§ Stated task:
Could you write out the lines below word for word, leaving the pictures out?

A run of records
>>>>>
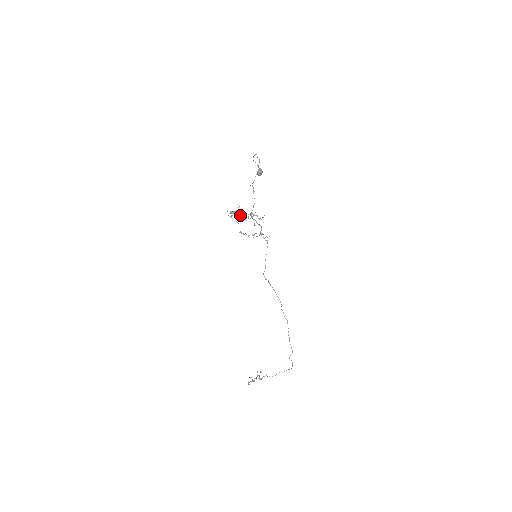
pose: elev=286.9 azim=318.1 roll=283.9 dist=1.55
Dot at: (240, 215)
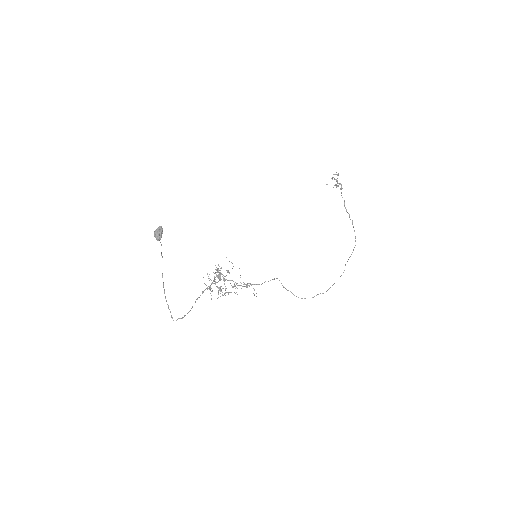
Dot at: (214, 278)
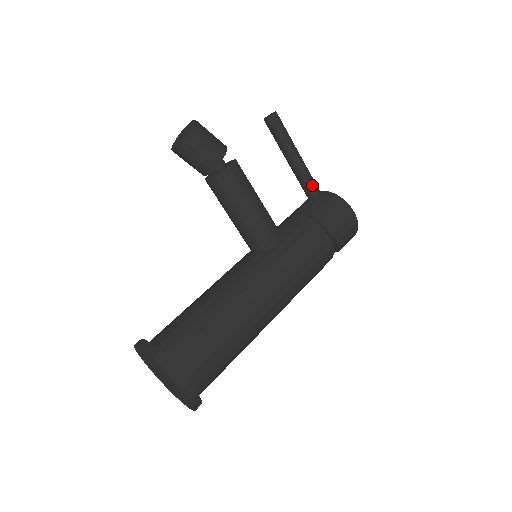
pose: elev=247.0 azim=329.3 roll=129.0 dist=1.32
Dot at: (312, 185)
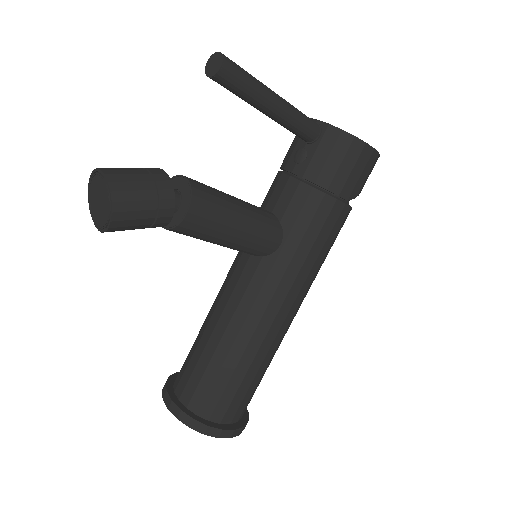
Dot at: (306, 129)
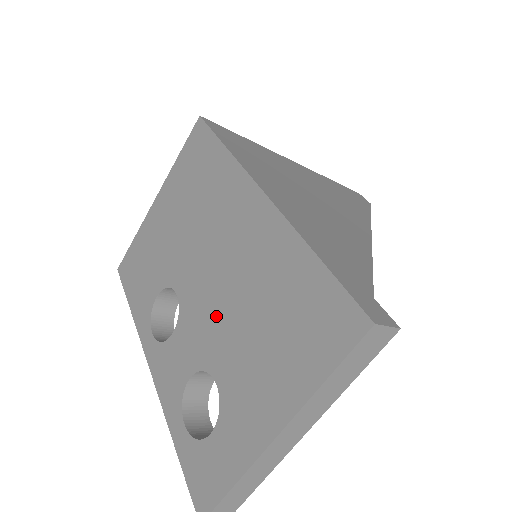
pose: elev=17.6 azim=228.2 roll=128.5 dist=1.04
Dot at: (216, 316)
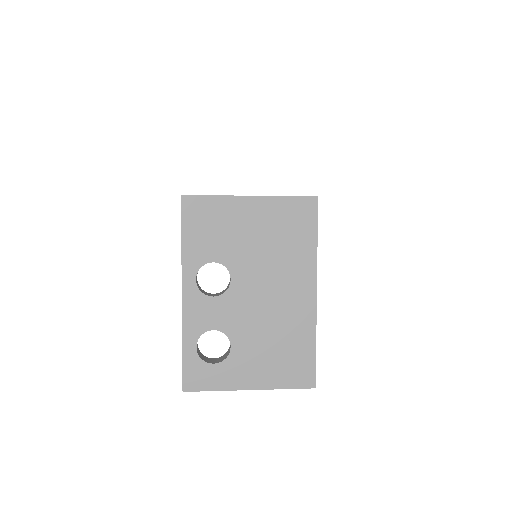
Dot at: (251, 319)
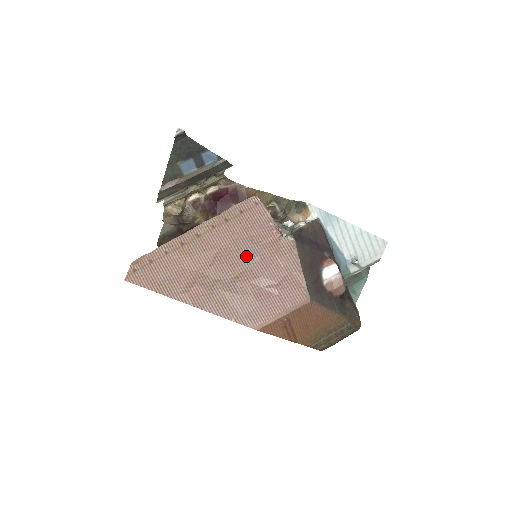
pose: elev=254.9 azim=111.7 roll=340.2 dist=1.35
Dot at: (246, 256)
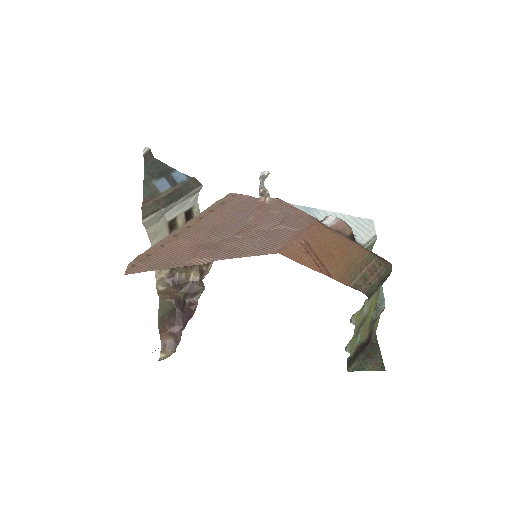
Dot at: (240, 220)
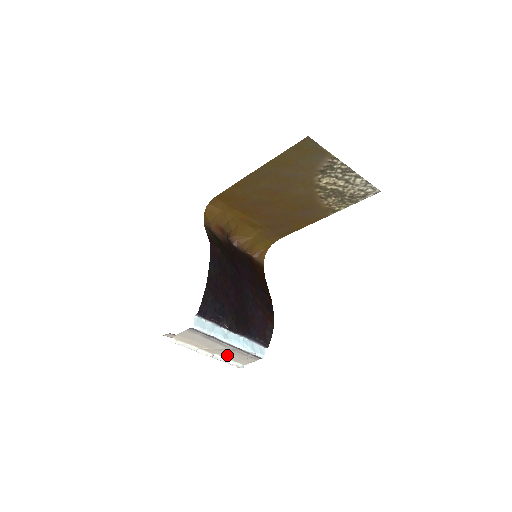
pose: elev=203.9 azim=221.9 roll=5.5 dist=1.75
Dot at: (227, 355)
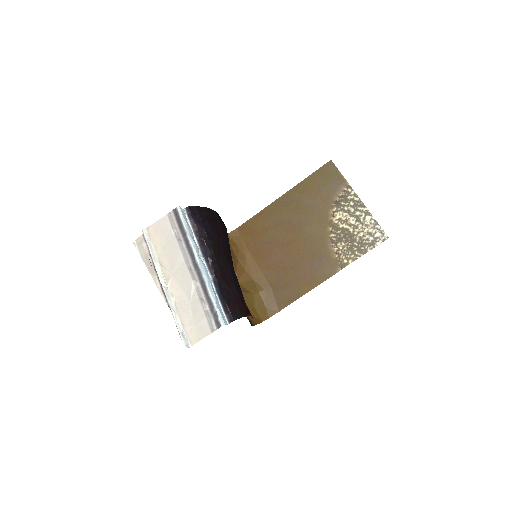
Dot at: (181, 303)
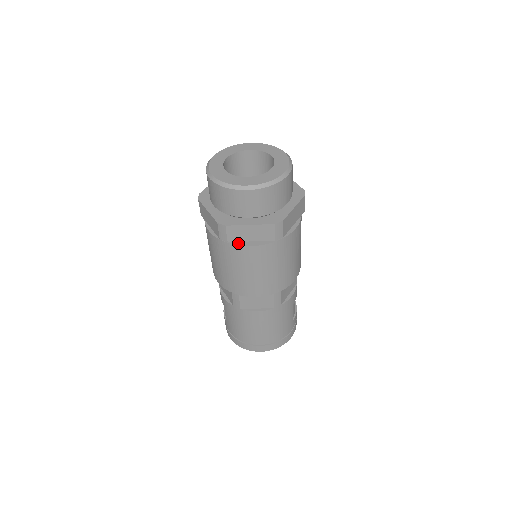
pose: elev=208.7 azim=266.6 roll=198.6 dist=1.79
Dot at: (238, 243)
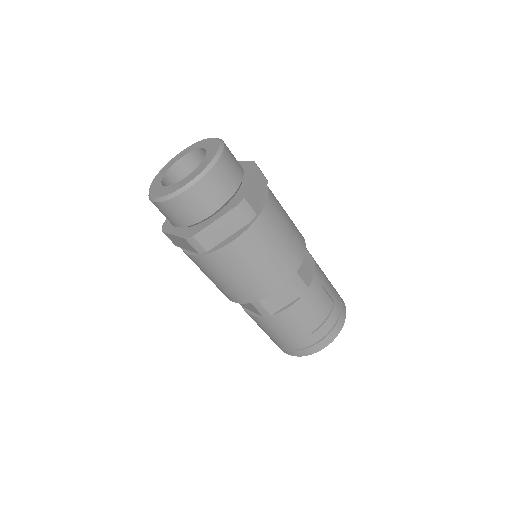
Dot at: occluded
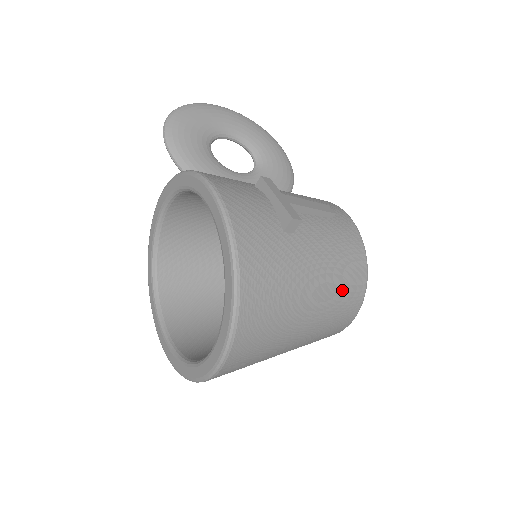
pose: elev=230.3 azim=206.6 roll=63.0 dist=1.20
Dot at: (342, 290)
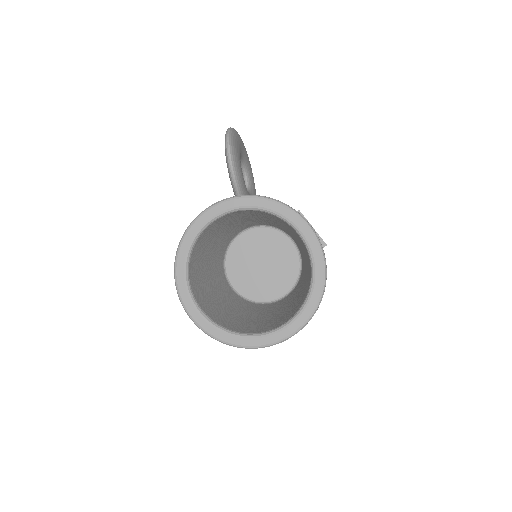
Dot at: occluded
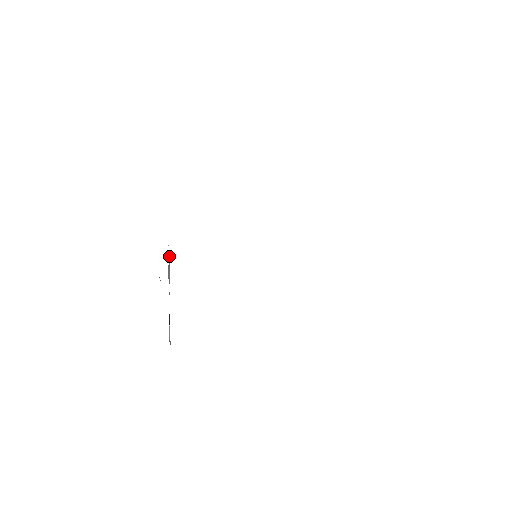
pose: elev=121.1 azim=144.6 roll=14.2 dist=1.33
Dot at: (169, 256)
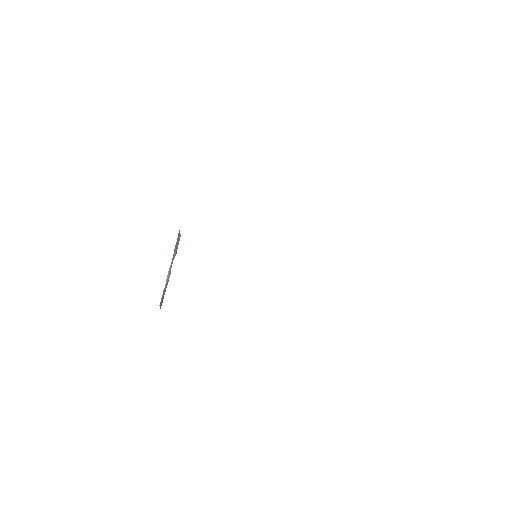
Dot at: occluded
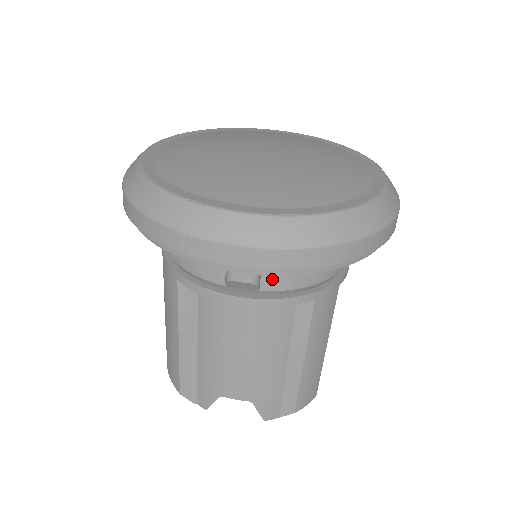
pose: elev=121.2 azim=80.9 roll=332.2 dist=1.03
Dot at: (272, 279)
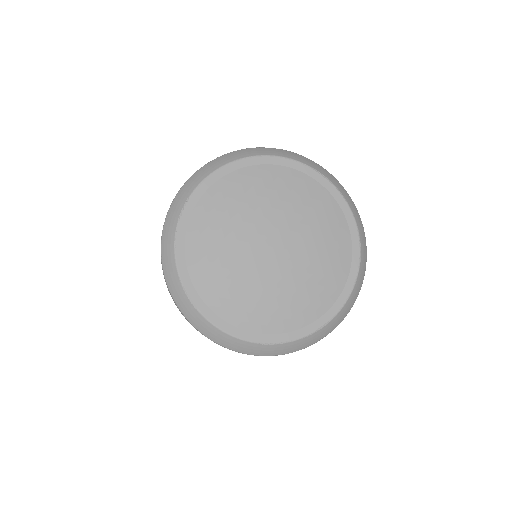
Dot at: occluded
<<<<<
§ Full answer:
pose: elev=286.9 azim=318.1 roll=283.9 dist=1.55
Dot at: (240, 215)
Dot at: (214, 278)
pose: elev=247.0 azim=329.3 roll=129.0 dist=1.32
Dot at: (312, 185)
Dot at: (306, 129)
pose: elev=17.6 azim=228.2 roll=128.5 dist=1.04
Dot at: (216, 316)
Dot at: (251, 319)
pose: elev=254.9 azim=111.7 roll=340.2 dist=1.35
Dot at: (246, 256)
Dot at: (240, 220)
pose: elev=203.9 azim=221.9 roll=5.5 dist=1.75
Dot at: (227, 355)
Dot at: (181, 303)
pose: elev=208.7 azim=266.6 roll=198.6 dist=1.79
Dot at: (238, 243)
Dot at: occluded
pose: elev=230.3 azim=206.6 roll=63.0 dist=1.20
Dot at: (342, 290)
Dot at: occluded
pose: elev=121.1 azim=144.6 roll=14.2 dist=1.33
Dot at: (169, 256)
Dot at: occluded
pose: elev=121.2 azim=80.9 roll=332.2 dist=1.03
Dot at: (272, 279)
Dot at: occluded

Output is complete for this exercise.